A Madrid, los primeros dim sum llegaron en los 90 de la mano de María Li Bao, que los servía entonces en el China Crown de Infanta Mercedes. Hoy la familia Bao gestiona un pequeño grupo de establecimientos chinos de alta gama donde dichos platillos nunca suelen faltar, con propuestas que combinan tradición e innovación. Pero no pierdan de vista el Don Lay de Nieves Ye, que es desde hace lustros, otro clásico del culto a este bocado en la Villa y Corte. 

También he disfrutado mucho de los dim sum en mis viajes por Occidente. No puedo dejar de citar aquí el –hoy extinto– Royal China de Queen’s Gate en Baywater (Londres) o el Yauatcha que abrió el visionario Alan Yau en el Soho tras el éxito de Hakkasan. Siempre que voy a Nueva York, no olvido pasar por el gigantesco y ruidoso Jing Fong de Elizabeth Street, con sus vertiginosas escaleras mecánicas y sus cientos de mesas abarrotadas por las que pululan numeroso carritos repletos de suculentos cestillos de bambú. Y en San Francisco –esa ciudad maravillosa que no está viviendo hoy sus mejores días–, guardo un recuerdo imborrable de mis almuerzos en el Yank Sing de Stevenson Street, otro espacio icónico consagrado casi exclusivamente a las empanadillas chinas en todas sus variantes, al que fui por última vez con el añorado Carlos Falcó y su hija Xandra. 
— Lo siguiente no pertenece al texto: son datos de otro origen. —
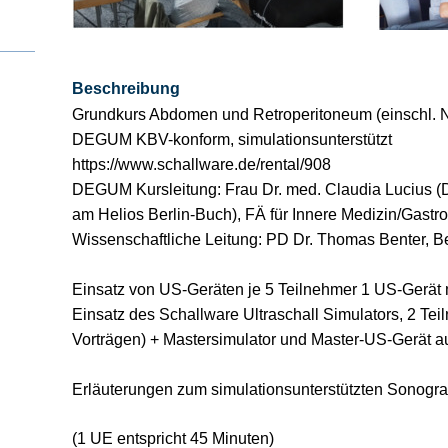
⯈
si­sul­tra­schal­l
ETS, Prä­na­tal­
Ge­burts­hil­fe
dia­gnos­ti­k
Beschreibung
Grundkurs Abdomen und Retroperitoneum (einschl. N
DEGUM KBV-konform, simulationsunterstützt
https://www.schallware.de/rental/908
DEGUM Kursleitung: Frau Dr. med. Claudia Lucius (D
am Helios Berlin-Buch), FÄ für Innere Medizin/Gastro
Wissenschaftliche Leitung: PD Dr. Thomas Benter, 
Einsatz von US-Geräten je 5 Teilnehmer 1 US-Gerät 
Einsatz des Schallware Ultraschall Simulators, 2 Teil
Vorträgen) + Mastersimulator und Master-US-Gerät a
Erläuterungen zum simulationsunterstützten Sonogra
(1 UE entspricht 45 Minuten)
Con estos queridos amigos en el recuerdo, estoy preparando ahora, en la vaporera de tres pisos de mi casa, un surtido de dim sum variados, que compro congelados en un ultramarinos de confianza de Usera –el Chinatown madrileño–, y pienso regar el ágape con un champagne blanc de noirs con carácter y buen un té semi-fermentado tie guan yin originario de Fujian. ¡Ojalá que la lectura les haya abierto, como a mí, el apetito!